Claap
Video wiki platform for team knowledge
Pricing
Paid, from $10/user/month
Best For
Teams wanting to build searchable video knowledge bases from recorded meetings and sessions.
Company Size
Key Features
- Meeting recording and transcription
- Searchable video content
- AI-powered highlights and timestamps
- Knowledge base organization
- Team collaboration on video docs
The Good and the Bad
What works
- Records meetings automatically
- Transcripts are fully searchable
- AI pulls out key moments
- Reduces need for written notes
- Good for building institutional knowledge
Watch out for
- Still maturing as a product
- Expensive at team scale
- AI highlights sometimes miss context
- Smaller integrations than alternatives
- Requires buy-in that people will actually search the wiki
Our Take
Claap’s pitch is compelling: every meeting gets recorded, transcribed, and indexed so six months from now someone can search “how do we handle customer refunds?” and find the exact discussion, the decision, and who made it. It’s building institutional memory so you don’t have to repeat decisions in every standup.

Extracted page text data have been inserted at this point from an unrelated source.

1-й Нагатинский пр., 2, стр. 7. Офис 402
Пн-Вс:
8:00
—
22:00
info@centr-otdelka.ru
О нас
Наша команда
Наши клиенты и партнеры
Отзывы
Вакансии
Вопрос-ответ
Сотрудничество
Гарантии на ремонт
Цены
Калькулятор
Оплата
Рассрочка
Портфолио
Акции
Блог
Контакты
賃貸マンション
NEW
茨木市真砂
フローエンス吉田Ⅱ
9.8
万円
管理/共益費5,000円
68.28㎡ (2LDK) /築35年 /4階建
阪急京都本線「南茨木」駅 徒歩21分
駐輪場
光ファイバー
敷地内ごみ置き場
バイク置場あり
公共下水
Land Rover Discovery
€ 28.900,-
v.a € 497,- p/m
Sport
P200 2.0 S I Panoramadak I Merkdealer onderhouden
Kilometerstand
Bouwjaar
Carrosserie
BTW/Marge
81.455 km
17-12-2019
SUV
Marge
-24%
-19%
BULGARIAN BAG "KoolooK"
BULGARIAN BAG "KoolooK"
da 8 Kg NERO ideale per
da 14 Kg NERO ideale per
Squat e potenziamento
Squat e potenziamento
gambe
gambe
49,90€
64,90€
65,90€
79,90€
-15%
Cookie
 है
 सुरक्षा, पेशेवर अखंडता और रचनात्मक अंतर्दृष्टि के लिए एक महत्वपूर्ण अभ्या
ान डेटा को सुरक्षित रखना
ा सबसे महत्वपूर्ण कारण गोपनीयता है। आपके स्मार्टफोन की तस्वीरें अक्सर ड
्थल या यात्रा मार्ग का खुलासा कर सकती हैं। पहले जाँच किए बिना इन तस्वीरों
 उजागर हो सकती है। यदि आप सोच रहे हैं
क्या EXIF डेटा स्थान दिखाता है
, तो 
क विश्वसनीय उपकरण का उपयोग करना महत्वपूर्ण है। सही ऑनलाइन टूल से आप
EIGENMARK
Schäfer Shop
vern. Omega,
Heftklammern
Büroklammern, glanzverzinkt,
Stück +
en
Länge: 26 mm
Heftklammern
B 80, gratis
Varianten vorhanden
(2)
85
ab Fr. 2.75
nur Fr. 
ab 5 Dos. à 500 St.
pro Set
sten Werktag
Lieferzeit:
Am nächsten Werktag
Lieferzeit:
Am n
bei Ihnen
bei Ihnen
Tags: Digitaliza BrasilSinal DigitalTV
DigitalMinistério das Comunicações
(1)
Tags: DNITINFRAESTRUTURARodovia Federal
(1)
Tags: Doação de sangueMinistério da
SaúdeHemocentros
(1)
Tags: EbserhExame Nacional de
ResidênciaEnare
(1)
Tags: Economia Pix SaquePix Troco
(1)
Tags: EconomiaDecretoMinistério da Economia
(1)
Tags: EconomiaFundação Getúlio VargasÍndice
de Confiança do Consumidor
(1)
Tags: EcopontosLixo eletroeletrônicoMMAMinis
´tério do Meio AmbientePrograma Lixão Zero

The concept is solid. The execution is getting better but still feels like it’s in the maturing phase. AI-generated highlights sometimes nail the important moment and sometimes miss nuance. Teams need discipline to actually search the video wiki instead of re-discussing things. And the pricing adds up fast once you’re 20+ people all generating recordings.
Most teams that succeed with Claap treat it as a system of record for important meetings: quarterly planning, strategy sessions, major postmortems. They don’t record every standup. That selectivity keeps the wiki searchable and the costs manageable. If you’re trying to record everything, you’ll end up with a massive unusable archive and a fat bill. But if you’re deliberate about what goes into the knowledge base, Claap prevents valuable context from disappearing.